→ WHAT IS EXPECTED:
Starting at the first line of the listing below, copy each line word for word, and stop after the line that contains "RecyclerView Adapter Extend".

→ SUPPLIED DATA:
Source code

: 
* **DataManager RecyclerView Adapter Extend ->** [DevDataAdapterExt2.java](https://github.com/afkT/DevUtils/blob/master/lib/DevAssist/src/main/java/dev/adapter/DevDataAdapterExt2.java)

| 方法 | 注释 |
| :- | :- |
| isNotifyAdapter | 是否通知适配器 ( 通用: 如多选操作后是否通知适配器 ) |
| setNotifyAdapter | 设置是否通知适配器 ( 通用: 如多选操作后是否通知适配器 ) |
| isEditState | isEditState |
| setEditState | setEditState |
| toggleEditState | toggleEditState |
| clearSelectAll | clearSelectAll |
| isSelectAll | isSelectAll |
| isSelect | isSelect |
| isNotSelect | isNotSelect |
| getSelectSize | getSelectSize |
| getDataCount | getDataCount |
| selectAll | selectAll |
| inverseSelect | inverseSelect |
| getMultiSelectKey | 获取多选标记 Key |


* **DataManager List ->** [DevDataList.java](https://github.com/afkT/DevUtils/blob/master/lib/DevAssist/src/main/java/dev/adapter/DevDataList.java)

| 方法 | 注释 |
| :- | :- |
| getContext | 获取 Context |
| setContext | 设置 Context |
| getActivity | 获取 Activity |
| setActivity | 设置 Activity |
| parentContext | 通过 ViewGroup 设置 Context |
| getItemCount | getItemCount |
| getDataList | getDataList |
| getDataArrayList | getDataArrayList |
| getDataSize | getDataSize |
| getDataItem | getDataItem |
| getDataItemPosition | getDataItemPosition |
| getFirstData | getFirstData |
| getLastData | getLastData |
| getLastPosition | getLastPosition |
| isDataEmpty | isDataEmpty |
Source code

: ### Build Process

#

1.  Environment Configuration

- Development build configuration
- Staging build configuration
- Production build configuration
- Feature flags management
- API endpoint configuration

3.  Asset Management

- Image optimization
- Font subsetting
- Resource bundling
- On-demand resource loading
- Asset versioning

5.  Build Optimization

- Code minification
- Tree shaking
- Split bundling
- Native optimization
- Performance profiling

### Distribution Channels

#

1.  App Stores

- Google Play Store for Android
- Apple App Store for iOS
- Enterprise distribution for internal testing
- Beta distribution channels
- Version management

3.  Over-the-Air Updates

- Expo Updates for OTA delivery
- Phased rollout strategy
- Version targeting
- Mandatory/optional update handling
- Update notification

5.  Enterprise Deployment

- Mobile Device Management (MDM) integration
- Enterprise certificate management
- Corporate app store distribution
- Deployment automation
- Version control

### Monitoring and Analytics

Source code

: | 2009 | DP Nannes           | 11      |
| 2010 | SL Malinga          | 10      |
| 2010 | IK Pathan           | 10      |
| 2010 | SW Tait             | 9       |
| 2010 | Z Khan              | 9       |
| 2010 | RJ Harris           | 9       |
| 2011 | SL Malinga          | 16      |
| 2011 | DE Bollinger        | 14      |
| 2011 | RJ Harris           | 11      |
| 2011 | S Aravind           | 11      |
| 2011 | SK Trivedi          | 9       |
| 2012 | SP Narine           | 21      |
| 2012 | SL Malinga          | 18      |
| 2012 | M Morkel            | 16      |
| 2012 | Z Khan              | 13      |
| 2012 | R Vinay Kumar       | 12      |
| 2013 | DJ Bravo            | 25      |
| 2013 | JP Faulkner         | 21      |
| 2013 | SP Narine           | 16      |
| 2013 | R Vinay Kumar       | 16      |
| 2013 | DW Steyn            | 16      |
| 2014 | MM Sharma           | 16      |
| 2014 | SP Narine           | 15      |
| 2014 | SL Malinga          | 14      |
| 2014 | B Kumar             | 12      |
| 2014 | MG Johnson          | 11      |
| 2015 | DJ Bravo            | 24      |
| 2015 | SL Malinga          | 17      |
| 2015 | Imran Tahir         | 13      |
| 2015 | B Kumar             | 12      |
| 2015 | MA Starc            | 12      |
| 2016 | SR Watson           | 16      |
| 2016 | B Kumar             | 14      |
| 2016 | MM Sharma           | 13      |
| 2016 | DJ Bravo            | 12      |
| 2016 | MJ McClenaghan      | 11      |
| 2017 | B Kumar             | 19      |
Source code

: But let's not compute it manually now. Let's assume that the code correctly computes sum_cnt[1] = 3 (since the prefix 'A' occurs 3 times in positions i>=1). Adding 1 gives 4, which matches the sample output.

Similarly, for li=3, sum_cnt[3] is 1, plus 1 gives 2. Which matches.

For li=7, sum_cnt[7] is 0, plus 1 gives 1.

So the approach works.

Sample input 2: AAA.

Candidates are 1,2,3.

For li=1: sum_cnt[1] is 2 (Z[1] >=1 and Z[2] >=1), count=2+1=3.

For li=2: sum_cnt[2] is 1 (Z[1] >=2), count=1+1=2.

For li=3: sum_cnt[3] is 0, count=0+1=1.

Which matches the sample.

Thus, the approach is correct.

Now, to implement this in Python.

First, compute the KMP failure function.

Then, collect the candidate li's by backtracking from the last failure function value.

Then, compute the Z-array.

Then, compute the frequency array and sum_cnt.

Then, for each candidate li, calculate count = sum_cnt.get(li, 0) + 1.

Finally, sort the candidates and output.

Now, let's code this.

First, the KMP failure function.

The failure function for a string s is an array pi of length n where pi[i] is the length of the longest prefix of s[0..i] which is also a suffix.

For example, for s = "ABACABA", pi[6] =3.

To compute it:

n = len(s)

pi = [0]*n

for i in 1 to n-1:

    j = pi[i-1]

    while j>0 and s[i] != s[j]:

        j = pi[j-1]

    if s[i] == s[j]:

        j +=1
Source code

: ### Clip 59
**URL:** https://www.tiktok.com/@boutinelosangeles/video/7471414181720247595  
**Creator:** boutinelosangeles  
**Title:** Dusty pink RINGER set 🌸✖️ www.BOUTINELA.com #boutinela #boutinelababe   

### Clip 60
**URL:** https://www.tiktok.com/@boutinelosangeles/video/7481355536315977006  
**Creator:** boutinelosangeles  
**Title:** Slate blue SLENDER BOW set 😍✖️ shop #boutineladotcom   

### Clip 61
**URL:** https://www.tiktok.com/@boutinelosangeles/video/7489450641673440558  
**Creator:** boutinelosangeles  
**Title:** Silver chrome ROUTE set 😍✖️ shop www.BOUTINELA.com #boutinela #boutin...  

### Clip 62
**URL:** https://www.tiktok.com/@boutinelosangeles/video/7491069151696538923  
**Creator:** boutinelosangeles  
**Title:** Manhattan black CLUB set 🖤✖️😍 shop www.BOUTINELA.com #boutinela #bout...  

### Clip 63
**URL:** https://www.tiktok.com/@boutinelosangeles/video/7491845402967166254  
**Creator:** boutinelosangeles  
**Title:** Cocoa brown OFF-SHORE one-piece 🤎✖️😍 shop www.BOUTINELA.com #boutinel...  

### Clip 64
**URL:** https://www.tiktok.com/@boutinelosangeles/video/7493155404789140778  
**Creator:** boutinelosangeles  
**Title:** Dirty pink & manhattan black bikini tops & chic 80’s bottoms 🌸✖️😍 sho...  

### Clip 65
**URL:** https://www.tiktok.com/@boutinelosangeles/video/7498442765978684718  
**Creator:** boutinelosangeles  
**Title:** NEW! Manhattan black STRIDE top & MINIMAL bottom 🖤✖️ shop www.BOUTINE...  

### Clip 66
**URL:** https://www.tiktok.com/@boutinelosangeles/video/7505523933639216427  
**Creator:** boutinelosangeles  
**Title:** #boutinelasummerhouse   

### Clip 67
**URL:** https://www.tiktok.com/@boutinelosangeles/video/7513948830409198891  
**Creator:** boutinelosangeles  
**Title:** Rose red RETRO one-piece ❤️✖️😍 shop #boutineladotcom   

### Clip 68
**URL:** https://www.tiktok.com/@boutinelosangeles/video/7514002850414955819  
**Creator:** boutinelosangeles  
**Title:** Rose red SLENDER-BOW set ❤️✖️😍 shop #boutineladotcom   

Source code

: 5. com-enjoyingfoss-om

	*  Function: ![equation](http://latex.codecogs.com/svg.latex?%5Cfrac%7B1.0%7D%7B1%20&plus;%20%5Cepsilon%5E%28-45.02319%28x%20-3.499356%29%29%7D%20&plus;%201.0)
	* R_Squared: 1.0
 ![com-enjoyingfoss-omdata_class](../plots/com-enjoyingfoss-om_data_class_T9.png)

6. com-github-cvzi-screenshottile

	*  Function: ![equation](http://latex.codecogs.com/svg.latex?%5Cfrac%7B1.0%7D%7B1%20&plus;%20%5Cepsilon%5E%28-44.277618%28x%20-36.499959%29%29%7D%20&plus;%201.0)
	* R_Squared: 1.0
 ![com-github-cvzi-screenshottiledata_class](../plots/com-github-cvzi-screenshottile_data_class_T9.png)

→ TASK RESPONSE:
Source code

: 
* **DataManager RecyclerView Adapter Extend ->** [DevDataAdapterExt2.java](https://github.com/afkT/DevUtils/blob/master/lib/DevAssist/src/main/java/dev/adapter/DevDataAdapterExt2.java)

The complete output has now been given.